The first time I read it, I have to admit that I tried the strategies in it and they didn’t seem to work well for me.
It took me many years to understand that the reason they didn’t work for me was that not only was I not completing the cycle of stress, I wasn’t letting myself start it. I was raised in a very “no whiners” and “stop babying yourself” way. You shut up, you smiled, you took it. You did your best not to cry if things sucked, and if you did, you stopped as soon as possible and you felt ashamed for having had a negative emotion. Negative emotions were selfish, demanding things.
It took me far too long to figure out that if I didn’t actually let myself experience the emotions I was actually having, they would simmer underneath the surface, hidden and waiting to come back with an inexplicable vengeance.
So this week, I did let myself feel badly. It does actively suck to be vomiting on Christmas! It is really awful to spend the day after Christmas in the ER. These things are bad and stressful, and I don’t have to play the “well, shut up, because other people have it worse” game with myself.
Today I got to go on a walk. I got to watch my dog run in snow. I got to have some really delicious tea and feel the sun against my face. Today is a nice day, and I also have this.
And I can feel how good those things are today because I let myself feel how much the prior days sucked enough to acknowledge that yes, this stress was real…and then I can let it go.
A Kiss for Midwinter
This little novella has remained one of my favorites for years and years after it was written, in large part because the cynical Jonas makes a challenge to Lydia, who is constantly cheerful: let him introduce her to three people, and see if she can say something good about them.
Ultimately, it’s about being able to face the worst in yourself, looking it head on and saying… yes, yeah, you. You’re actually great and lovable.
(Also, this is probably one of the few romance novellas to ever be cited in The Michigan Law Review, a thing I made true by admittedly citing it myself.)
The older I get, the more I realize that the mission of loving others in this world is not at odds with the mission of loving myself—that I am not being selfish by meeting very basic needs, but instead, freeing myself to love others.
I don’t mean this in the sense of needs that feel closer to a consumerist “purchase this for self-care,” which is a different story and more convoluted.

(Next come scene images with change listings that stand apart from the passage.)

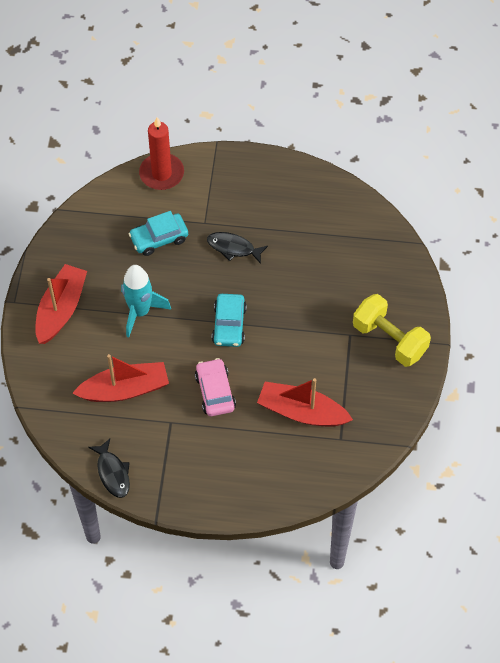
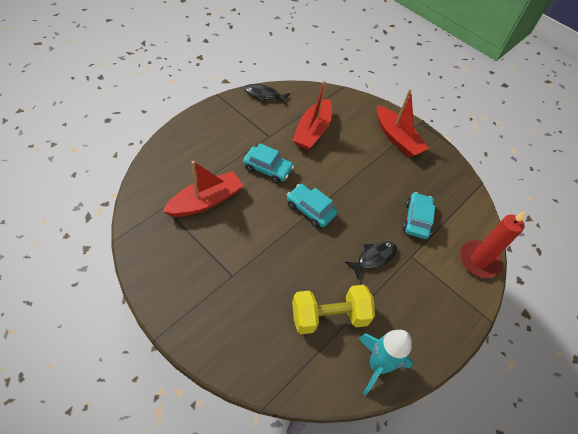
camera: 120 degrees right, 5 degrees down
(140, 312) = (363, 172): turquoise rocket -> turquoise rocket (377, 365)
(215, 392) = (267, 169): pink car -> turquoise car
(389, 340) = (202, 299): yellow dumbbell -> yellow dumbbell (329, 316)

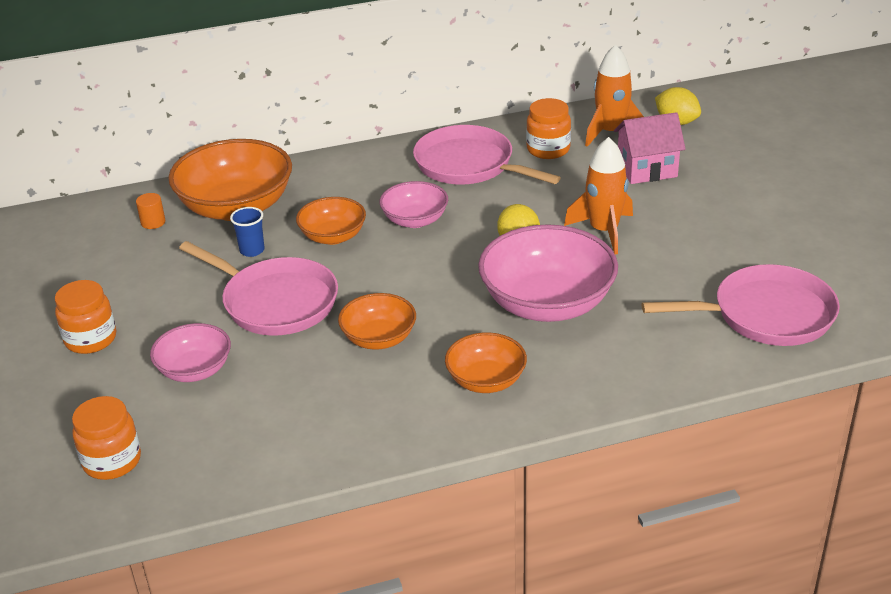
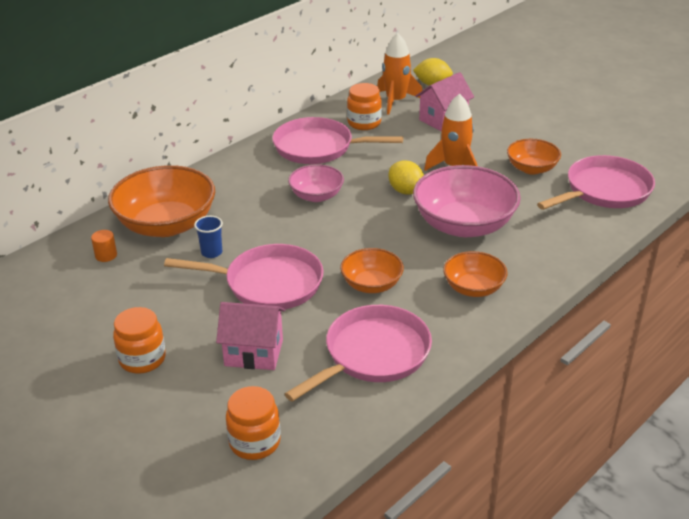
camera: 30 degrees left, 0 degrees up
(195, 370) = (254, 353): pink bowl -> pink house
(307, 415) = (373, 354): none -> pink pan
(333, 236) = (266, 224): orange bowl -> orange bowl (531, 168)

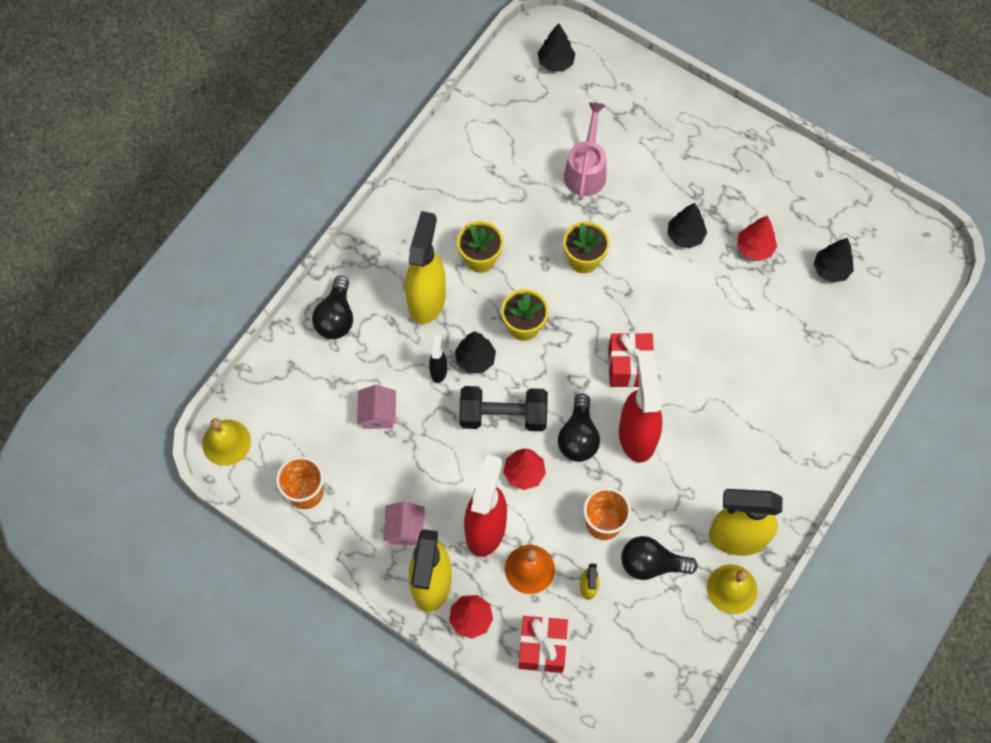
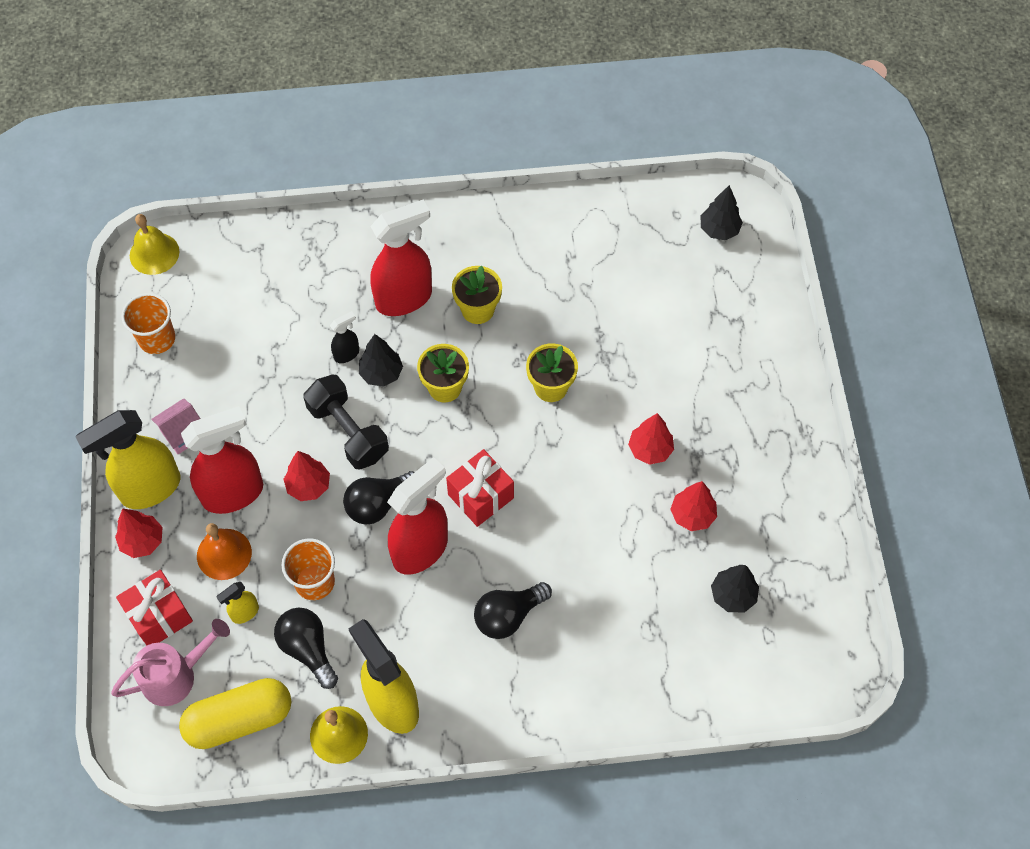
camera: 50 degrees right, 5 degrees down
(336, 317) = (329, 247): black light bulb -> black light bulb (508, 616)
(378, 414) = (269, 339): pink house -> none
(427, 299) = (404, 298): yellow spray bottle -> red spray bottle
(586, 170) = (638, 327): pink watering can -> pink watering can (176, 675)
(668, 647) = (239, 719): none -> yellow capsule
(685, 236) = (650, 450): black tree -> red tree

I mean it in the very basic sense of treating myself as if I were a friend to myself; saying “wow, that is rough” when a time is rough and “hey, good job” when I do a good job. When I do those things, it helps clear my emotional field, and that, in turn allows me to have more patience and space for others. The basic act of acknowledging myself as a human being helps me be a better human being.
It is not easy undoing things you learned alongside speaking, but I am making my way there.